Final answer:
Institutions should use pasteurized eggs to guard against salmonella when serving eggs to vulnerable groups such as the very young, elderly, or ill. Pasteurized eggs are processed to kill bacteria without cooking the egg, allowing them to be safely consumed even when not fully cooked.
Step-by-step explanation:
If an institution serves eggs to very young, elderly, or ill diners, it should use pasteurized eggs to guard against salmonella. Since these groups are at higher risk for foodborne illnesses, it is crucial to minimize any potential exposure to salmonella. Regular handwashing and using techniques such as rotating food supplies and rinsing produce are effective ways to prevent the spread of foodborne diseases. However, when it comes to eggs, it is essential to ensure they are cooked thoroughly to an internal temperature of at least 74 degrees C (165 degrees F) to kill bacteria.
Pasteurized eggs have been heated to a temperature that kills bacteria but doesn't cook the egg. This means these eggs can be safely consumed even when used in recipes that are lightly cooked or raw, such as certain types of omelets, scrambled eggs, or mayonnaise.

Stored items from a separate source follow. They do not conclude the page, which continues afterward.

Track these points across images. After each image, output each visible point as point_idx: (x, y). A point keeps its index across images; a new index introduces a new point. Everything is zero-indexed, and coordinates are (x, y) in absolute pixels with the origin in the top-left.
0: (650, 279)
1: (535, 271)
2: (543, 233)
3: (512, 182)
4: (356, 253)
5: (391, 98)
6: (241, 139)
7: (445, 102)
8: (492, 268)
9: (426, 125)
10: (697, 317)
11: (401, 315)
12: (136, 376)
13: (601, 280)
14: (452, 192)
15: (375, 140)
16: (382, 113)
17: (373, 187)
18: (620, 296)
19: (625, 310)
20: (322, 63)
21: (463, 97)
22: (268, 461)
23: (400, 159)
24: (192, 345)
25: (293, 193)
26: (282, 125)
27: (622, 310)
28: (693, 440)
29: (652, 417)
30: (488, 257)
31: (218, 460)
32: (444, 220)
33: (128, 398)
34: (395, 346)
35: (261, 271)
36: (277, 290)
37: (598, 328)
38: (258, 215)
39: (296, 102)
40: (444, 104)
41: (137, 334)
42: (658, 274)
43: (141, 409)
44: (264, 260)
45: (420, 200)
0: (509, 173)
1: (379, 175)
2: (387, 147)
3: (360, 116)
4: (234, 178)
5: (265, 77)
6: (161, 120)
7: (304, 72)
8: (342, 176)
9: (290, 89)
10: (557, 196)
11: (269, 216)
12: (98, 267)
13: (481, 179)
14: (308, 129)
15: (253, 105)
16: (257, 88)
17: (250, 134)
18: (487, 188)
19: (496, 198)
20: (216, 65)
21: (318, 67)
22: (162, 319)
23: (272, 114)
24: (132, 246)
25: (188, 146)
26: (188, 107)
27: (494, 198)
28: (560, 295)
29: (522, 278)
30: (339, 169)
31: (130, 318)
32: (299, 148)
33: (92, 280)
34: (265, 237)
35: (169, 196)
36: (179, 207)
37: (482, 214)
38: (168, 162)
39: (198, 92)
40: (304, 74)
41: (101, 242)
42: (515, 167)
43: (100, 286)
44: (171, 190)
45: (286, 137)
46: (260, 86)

Certain practices, like storing the eggs at room temperature or offering lightly cooked shell eggs in omelets and scrambled eggs, are inappropriate for these vulnerable populations due to the increased risk of bacterial infection. Using shell eggs alone does not guarantee safety, as the salmonella bacteria can be present both on the exterior and interior of the egg. Pasteurized eggs are a safer alternative that helps to protect against salmonella without requiring the eggs to be fully cooked.